Where CouchDB really falls flat is for write-heavy applications. The default configuration in CouchDB is to not reindex a view until it has been read. When a read occurs, any new data in a view that was added since the last read must be re-indexed by executing the map/reduce functions on that data. If you're writing frequently to CouchDB but not reading a lot (as in a data warehouse) the first query you run is going to be extremely slow, since it will need to run map/reduce on a lot of new data. CouchDB doesn't distribute work to multiple nodes like Hadoop, and I've found even simple reduce functions to slow down re-indexing by a factor of 10. I think CouchDB has settings now to update the index on commit, or you could always run a cron job to regularly query the view and force a reindex, but it's still going to be slow.

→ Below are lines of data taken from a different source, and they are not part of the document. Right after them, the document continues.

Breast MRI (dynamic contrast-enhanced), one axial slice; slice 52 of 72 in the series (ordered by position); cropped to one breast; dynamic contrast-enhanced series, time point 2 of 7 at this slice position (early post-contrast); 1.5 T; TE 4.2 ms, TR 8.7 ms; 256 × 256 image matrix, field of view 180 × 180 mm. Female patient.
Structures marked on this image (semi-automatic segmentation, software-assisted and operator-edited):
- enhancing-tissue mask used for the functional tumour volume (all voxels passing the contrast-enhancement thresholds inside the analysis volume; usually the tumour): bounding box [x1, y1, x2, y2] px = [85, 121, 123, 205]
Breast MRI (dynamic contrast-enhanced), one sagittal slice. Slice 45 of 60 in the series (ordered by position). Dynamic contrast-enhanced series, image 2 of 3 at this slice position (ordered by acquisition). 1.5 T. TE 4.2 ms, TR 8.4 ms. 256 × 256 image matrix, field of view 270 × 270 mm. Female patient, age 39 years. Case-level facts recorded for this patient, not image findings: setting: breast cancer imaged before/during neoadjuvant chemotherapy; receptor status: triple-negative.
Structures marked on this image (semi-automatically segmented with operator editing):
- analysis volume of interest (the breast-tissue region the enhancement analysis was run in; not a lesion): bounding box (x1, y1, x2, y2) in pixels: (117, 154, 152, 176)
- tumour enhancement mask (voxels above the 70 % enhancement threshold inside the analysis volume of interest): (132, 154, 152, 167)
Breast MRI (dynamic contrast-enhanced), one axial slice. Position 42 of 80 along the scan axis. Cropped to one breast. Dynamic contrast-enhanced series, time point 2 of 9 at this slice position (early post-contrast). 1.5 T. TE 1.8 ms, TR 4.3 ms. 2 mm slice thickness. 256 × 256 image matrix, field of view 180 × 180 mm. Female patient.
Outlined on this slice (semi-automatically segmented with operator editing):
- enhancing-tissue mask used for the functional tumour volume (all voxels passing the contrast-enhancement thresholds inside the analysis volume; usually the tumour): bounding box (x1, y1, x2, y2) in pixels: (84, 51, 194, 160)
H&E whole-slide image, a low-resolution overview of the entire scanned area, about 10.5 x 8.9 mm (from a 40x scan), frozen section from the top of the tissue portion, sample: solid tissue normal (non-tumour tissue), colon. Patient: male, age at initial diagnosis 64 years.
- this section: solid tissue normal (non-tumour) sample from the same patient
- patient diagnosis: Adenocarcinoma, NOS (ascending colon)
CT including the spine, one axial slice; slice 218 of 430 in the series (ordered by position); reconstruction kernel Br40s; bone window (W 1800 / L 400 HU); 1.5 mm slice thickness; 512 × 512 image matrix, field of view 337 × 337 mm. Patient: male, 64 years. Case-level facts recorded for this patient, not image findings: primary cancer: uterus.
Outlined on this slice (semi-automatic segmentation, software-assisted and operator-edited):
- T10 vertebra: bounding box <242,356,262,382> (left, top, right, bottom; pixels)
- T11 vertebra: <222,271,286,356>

BigCouch (https://cloudant.com/#!/solutions/bigcouch) might be a potential choice for data warehousing, since it advertises full compatibility with the CouchDB API but offers distributed map/reduce like Hadoop/Hive/etc. I haven't used it though.

Couch is definitely a lot more honest about their limitations than mongo or riak, but my experiences make me hesitant to recommend it to anyone not intimately familiar with those limitations.
This is part of what we are addressing with Couchbase Server, an autosharding rebalancing Couch fronted by memcached. For K/V read and write we measure microsecond latency.

We are currently optimizing the views for cluster access, but the design goal is to offer at least the query performance CouchDB offers on small datasets, even on very large clusters.

More info: http://blog.couchbase.com/couchbase-server-2-0-tour-and-demo

Is it going to have the same/similar multi-replication for enterprise only limitation that Riak has or is this going to be funded in some other way?